Patrick pulls out his apartment keys as they get to the landing and seems to reach a decision. “I’m also making you some oatmeal.” 

“I don’t like oatmeal.” 

“You’ve got to eat something,” Patrick answers. “Preferably something healthy. And I assume you left the motel before today’s cinnamon buns arrived.” 

David ignores him, burying his face in his hands and groaning. “I am so completely stressed. I can’t remember what I’m doing from one moment to the next. It’s never gonna get done.” 

“It’ll get done.”

“No, it won’t, and then the store won’t open, and then we’ll both go broke,” David huffs as they walk into Patrick’s apartment. “How’d you do it?” 

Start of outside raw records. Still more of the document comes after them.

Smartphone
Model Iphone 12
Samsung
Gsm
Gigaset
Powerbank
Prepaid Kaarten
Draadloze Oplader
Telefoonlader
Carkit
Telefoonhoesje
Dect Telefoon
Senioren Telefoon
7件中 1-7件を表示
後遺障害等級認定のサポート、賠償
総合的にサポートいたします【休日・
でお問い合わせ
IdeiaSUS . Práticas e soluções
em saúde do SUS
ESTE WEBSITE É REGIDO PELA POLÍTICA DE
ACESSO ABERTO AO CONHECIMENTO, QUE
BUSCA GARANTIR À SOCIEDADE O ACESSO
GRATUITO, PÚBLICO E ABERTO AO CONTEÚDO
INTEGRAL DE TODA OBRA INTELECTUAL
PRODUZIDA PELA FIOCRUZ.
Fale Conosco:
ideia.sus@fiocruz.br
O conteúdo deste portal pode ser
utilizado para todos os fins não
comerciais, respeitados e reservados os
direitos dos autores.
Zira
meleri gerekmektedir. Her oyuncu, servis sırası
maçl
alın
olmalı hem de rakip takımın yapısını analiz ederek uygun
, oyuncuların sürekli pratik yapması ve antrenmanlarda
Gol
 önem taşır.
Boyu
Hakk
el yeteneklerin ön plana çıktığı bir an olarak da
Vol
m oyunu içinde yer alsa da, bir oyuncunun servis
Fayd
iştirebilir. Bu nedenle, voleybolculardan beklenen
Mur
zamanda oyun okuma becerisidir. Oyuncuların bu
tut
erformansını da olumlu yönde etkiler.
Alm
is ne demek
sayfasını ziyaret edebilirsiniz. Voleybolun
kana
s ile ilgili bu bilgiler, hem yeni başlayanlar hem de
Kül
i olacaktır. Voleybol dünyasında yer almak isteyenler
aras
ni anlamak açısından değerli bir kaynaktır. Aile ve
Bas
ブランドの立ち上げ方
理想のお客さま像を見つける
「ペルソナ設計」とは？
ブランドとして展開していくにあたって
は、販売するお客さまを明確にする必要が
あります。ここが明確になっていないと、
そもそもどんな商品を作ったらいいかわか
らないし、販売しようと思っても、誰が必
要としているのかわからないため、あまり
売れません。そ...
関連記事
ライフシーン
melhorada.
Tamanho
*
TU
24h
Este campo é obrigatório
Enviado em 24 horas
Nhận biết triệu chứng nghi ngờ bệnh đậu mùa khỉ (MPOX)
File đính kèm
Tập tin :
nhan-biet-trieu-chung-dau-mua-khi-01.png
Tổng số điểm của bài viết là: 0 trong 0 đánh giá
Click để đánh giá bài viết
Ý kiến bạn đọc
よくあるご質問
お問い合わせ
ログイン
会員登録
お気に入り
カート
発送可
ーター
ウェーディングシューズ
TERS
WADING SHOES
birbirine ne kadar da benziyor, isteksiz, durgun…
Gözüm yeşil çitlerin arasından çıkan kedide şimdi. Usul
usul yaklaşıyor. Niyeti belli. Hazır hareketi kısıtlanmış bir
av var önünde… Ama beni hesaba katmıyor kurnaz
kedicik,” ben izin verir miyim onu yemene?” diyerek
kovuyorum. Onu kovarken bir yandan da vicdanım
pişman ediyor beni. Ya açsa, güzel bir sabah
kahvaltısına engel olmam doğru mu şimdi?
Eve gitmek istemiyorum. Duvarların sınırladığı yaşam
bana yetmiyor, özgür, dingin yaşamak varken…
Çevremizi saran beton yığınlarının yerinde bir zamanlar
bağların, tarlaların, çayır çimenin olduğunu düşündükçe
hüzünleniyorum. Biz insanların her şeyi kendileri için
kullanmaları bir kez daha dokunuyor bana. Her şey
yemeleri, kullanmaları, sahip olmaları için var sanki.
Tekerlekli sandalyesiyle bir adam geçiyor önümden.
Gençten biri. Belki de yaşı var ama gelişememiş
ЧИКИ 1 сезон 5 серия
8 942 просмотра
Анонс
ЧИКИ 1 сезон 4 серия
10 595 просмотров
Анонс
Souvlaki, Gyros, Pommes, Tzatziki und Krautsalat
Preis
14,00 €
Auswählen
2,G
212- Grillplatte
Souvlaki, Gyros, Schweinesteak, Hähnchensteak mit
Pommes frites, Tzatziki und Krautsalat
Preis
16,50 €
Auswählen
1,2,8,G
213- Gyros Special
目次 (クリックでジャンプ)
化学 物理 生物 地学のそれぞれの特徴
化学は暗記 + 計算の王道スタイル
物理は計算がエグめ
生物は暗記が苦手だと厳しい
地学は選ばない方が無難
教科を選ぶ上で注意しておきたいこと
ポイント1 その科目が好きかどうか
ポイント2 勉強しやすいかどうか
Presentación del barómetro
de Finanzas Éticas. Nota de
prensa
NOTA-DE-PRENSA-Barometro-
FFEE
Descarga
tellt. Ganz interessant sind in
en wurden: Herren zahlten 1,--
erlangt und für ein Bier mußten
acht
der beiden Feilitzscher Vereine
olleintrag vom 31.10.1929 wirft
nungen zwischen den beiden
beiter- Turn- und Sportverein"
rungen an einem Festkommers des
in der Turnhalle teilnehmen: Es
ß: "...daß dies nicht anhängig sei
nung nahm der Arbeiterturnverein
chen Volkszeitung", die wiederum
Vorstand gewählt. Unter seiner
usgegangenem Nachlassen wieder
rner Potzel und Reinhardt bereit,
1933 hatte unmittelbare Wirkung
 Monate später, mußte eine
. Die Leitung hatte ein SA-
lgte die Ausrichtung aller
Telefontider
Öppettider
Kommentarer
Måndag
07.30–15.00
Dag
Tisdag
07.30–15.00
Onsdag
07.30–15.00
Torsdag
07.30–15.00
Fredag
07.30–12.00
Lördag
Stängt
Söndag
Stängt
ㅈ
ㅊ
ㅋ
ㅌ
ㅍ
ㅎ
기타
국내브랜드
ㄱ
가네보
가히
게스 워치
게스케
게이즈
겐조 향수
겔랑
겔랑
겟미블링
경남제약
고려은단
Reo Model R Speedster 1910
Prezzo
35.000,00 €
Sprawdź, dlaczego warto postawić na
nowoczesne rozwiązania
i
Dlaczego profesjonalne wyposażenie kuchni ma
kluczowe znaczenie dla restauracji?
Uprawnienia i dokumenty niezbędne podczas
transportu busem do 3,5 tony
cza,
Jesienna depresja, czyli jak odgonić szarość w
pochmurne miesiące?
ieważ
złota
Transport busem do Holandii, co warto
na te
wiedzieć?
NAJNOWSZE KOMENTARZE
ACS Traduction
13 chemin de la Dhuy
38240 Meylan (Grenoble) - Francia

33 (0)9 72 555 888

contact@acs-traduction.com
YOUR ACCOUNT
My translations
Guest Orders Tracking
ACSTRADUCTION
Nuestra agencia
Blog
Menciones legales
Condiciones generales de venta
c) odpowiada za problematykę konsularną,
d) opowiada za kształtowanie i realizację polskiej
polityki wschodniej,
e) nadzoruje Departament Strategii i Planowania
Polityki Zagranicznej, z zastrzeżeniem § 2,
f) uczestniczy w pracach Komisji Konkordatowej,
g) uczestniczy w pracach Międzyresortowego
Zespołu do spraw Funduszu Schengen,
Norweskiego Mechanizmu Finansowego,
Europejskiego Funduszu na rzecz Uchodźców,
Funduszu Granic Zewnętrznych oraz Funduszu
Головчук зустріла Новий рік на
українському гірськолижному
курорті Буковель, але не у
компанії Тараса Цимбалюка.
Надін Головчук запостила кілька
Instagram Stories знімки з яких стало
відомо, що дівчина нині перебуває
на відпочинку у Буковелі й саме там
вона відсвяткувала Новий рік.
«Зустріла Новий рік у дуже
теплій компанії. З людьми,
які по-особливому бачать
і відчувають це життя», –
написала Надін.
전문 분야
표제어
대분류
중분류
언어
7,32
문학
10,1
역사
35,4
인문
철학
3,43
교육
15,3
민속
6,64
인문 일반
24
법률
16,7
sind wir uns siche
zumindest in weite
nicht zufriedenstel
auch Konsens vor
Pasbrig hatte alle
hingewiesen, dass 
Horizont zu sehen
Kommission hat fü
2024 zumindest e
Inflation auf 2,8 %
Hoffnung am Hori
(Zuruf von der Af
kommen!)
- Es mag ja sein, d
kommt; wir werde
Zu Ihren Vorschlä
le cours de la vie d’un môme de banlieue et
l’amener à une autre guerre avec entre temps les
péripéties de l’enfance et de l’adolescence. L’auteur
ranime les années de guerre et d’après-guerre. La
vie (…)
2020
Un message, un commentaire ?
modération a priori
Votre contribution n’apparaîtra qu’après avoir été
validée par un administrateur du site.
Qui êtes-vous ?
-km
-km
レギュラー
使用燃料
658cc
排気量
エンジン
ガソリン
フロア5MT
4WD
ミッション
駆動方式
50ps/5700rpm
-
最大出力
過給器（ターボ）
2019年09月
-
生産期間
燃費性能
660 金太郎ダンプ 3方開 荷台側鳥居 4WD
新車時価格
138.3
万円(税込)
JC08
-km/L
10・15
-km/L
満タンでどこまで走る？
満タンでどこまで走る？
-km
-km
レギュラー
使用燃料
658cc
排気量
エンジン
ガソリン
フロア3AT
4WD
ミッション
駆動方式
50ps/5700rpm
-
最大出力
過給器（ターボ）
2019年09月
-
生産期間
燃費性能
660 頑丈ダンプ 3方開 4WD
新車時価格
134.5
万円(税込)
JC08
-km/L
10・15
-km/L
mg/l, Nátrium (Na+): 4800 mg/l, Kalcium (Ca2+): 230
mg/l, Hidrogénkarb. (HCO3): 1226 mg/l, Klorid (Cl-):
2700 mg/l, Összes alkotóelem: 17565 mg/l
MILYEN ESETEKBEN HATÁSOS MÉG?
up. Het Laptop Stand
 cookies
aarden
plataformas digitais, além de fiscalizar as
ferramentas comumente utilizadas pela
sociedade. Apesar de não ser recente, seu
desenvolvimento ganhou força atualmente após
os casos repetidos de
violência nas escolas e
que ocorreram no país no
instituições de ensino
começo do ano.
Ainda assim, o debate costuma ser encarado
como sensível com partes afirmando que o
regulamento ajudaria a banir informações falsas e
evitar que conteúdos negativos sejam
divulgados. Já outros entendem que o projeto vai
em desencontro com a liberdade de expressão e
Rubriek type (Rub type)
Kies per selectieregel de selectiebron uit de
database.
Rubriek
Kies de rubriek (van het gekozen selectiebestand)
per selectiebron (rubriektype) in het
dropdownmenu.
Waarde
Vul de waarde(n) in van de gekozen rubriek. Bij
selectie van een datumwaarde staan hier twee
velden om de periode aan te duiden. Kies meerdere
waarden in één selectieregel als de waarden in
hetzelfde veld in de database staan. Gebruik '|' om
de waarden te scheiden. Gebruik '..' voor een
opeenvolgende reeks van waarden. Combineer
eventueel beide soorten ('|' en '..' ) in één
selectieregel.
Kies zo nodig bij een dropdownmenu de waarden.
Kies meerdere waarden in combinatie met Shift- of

“Do what? Make us go broke?”

“No, get the grants for the store, handle all the stress of the financial stuff on top of your work at Ray’s.”

“The grants weren’t that stressful,” Patrick admits with a small shrug as David settles on the side of the table he sits at during all of their business meetings—first, detailing what they each expect from Patrick’s investment in Rose Apothecary and later providing progress updates. 

“They weren’t?” 

Patrick just shrugs again, moving through the kitchen as he grabs everything he needs for David’s coffee. “It was all there—your idea. I didn’t do anything but put it on paper and send it to the right people.” 

“Maybe I can’t handle it.” David faceplants onto the table. He doesn’t want to see Patrick’s face when he asks the next part. “Do you think I can handle it?” 

“I already told you that you could handle it.” 

“When?” 

“Quite a while ago. There was a breakdown on Bob’s bench, an offer to get you the money you needed to get off the ground.” 

“Did I believe you?” 

“Apparently,” Patrick says, setting a coffee cup down in front of David, “you didn’t even listen to me.” 

Of course, David had believed him—he was just looking for a little reassurance; that conversation had been months ago, after all. Following a breakdown rivaling the one he’d had after James Franco ghosted him, Patrick had volunteered to become Rose Apothecary’s business consultant. Not only did he invest some of his own money to keep David afloat in the weeks immediately following, but then he’d secured several grants that David knew were responsible for ensuring he could actually open the store. 

“Oh, hey,” David says after he’s had two large swallows. He had known this was gonna be the best coffee he’d consumed all morning—Patrick stocked his apartment with supplies to make a better caramel macchiato than anywhere else in a twenty mile radius—but it never stops catching David by surprise at just how right he gets the ratio of skim to sweetener to cocoa powder. “I want you to stop by the store, see some of the progress we’ve been making.” 

“Oh, I don’t know, David, why don’t I just wait till the place is repossessed? Then I can see it at the public auction.” 

“How can you be so mean to me when I only manage to coif half my hair?” David asks, gesturing broadly to his head. It still looks better than most people’s, but he’d be kidding even himself if he tried to pretend it was up to his normal standards. Patrick’s lips do the amused, downturned smile thing David has grown so fond of, and he has to look away. 

“Would we call this mean? Or am I just being practical, you know, as your business consultant.” 

“Seriously, I want to give you an official investors tour,” David continues, ignoring the jab. They both know he's gone above and beyond the standard business consultant. “You should see the place. It’s looking really good!” 

“I heard there’s not even going to be shampoo, conditioner, or body wash at the soft-launch,” Patrick says, doing air quotes around soft-launch as he sprinkles brown sugar over the oatmeal he’d heated up. 

David, not willing to have another semi-firm discussion, powers through. “What do you say?” 

“You eat the oatmeal, I’ll stop over.” 

“Fine, I’ll eat it,” David concedes. “But I’m making a face the entire time.” 

“Looking forward to it,” Patrick says. 

After a few bites, David realizes he didn’t know what Patrick is doing awake, let alone leaving his apartment at five o’clock in the morning, so he asks as much. 

“Oh, I was just going to go for a hike.”